*Records from a data collection*.

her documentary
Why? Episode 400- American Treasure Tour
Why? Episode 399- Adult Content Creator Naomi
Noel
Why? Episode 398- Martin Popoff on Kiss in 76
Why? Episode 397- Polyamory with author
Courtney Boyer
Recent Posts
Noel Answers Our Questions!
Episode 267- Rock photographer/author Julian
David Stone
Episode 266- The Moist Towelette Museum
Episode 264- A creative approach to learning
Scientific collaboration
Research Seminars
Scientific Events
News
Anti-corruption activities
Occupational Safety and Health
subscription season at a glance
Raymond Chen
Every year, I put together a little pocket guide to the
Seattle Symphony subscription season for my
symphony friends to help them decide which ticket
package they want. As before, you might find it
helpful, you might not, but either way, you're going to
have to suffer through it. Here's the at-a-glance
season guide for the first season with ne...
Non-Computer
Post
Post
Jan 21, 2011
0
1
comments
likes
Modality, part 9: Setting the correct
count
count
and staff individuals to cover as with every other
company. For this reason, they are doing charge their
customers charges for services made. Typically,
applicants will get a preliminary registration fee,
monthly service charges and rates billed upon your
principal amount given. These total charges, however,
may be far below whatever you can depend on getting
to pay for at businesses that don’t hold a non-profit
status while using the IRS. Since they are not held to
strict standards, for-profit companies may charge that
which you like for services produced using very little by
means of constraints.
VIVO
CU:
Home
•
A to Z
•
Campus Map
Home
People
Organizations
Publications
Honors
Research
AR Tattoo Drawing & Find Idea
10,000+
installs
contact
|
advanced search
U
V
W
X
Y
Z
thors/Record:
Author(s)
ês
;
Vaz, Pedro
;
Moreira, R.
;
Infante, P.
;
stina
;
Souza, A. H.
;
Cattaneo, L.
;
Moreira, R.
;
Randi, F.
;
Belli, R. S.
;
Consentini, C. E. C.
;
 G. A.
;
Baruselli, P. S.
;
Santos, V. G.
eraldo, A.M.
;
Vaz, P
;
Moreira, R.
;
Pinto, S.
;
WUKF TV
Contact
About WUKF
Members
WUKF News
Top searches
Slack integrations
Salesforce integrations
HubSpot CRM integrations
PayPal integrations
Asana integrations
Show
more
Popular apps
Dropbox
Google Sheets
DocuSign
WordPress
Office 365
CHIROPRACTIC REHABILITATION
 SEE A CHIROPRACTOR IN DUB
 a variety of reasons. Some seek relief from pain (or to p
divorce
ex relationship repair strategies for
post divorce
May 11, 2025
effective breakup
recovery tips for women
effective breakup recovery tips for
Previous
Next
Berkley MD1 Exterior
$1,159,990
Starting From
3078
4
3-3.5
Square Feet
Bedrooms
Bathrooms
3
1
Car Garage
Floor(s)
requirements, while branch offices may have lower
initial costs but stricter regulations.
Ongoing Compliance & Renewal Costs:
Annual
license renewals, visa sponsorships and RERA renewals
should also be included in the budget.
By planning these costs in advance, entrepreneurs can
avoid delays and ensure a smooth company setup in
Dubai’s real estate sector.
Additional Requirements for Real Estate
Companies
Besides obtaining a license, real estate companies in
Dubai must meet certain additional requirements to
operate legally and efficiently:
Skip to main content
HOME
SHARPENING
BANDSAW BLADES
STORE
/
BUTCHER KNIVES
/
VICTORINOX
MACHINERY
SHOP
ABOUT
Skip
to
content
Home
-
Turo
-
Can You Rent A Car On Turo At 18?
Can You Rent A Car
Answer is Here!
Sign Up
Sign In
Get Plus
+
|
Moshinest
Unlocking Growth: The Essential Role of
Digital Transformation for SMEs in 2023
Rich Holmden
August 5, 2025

*Try it*. Starting from the first line of the records above, retype each line exactly up to and including the one that contains "Occupational Safety and Health", and nothing more.

*Answer for this exercise*.
her documentary
Why? Episode 400- American Treasure Tour
Why? Episode 399- Adult Content Creator Naomi
Noel
Why? Episode 398- Martin Popoff on Kiss in 76
Why? Episode 397- Polyamory with author
Courtney Boyer
Recent Posts
Noel Answers Our Questions!
Episode 267- Rock photographer/author Julian
David Stone
Episode 266- The Moist Towelette Museum
Episode 264- A creative approach to learning
Scientific collaboration
Research Seminars
Scientific Events
News
Anti-corruption activities
Occupational Safety and Health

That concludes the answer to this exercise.